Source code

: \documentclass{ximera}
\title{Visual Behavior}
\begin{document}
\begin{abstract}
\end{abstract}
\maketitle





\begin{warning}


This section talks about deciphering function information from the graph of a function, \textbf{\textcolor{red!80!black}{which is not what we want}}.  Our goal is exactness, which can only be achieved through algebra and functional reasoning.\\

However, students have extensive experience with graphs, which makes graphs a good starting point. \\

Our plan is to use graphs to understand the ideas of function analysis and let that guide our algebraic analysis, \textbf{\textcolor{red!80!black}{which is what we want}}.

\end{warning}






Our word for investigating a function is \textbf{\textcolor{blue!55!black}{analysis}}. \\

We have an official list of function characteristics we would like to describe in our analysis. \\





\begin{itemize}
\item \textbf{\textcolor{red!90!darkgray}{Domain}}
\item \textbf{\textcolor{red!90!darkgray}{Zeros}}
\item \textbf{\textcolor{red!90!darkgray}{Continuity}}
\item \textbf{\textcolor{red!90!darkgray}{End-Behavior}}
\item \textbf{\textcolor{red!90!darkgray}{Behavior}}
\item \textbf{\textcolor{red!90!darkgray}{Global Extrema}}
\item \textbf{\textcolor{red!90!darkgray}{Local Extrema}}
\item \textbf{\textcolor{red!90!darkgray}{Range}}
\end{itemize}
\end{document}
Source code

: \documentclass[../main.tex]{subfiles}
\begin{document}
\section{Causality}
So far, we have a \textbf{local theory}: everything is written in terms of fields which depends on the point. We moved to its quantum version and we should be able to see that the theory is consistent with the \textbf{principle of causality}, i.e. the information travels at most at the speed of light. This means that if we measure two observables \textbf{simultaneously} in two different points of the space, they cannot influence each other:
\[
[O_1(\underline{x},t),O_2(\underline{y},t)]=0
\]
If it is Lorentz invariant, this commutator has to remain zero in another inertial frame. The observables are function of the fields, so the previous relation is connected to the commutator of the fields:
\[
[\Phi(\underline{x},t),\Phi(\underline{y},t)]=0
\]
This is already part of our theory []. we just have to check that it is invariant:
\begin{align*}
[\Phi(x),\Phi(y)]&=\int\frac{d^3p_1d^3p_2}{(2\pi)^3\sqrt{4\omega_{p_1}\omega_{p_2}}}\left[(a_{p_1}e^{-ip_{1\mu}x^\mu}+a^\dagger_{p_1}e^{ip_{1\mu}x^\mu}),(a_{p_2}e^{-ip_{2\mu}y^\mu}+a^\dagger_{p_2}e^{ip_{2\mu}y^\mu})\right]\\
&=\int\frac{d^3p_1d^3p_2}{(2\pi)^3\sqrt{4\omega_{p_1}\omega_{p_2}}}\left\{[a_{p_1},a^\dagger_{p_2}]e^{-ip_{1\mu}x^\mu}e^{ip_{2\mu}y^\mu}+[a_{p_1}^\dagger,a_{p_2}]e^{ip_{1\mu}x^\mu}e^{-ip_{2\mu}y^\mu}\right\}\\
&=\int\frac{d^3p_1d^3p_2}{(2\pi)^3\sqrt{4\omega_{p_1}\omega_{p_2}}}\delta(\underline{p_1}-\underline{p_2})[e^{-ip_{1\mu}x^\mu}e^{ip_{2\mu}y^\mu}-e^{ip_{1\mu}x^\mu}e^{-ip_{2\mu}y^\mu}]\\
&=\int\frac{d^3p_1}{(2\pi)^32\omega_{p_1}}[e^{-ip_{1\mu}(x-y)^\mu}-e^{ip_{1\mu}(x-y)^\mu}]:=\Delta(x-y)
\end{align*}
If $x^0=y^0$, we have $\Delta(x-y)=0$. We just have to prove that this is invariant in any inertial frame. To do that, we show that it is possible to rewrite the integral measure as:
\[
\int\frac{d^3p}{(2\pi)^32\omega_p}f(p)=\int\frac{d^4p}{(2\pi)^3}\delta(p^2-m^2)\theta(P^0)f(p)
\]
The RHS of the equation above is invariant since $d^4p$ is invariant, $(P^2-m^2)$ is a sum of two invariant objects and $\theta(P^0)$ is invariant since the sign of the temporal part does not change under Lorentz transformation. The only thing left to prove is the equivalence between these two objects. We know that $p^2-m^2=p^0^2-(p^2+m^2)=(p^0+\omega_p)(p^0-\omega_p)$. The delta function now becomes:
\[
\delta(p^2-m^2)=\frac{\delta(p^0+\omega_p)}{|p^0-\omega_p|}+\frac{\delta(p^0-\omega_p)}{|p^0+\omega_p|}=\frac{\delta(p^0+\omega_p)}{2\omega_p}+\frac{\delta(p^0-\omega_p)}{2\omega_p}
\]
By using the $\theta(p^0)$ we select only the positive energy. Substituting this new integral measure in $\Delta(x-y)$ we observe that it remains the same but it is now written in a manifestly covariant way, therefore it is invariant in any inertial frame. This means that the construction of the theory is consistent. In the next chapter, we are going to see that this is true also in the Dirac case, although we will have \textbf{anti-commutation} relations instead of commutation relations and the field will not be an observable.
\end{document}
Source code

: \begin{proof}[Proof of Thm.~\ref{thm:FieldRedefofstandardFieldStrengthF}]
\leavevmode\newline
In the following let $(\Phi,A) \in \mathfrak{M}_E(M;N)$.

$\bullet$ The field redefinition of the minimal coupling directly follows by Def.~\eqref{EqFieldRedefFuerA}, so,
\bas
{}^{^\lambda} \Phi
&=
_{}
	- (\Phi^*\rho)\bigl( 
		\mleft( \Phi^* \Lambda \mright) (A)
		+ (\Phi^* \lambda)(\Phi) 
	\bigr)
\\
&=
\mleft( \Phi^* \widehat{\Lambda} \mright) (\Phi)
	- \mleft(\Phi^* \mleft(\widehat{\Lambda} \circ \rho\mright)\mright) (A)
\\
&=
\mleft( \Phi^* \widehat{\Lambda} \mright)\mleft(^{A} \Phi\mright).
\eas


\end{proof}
..............................
(EXERCISE BRIEF):
In the entries above, tally the lines containing the word "just" and return only the tally.

(COMPLETED TASK):
2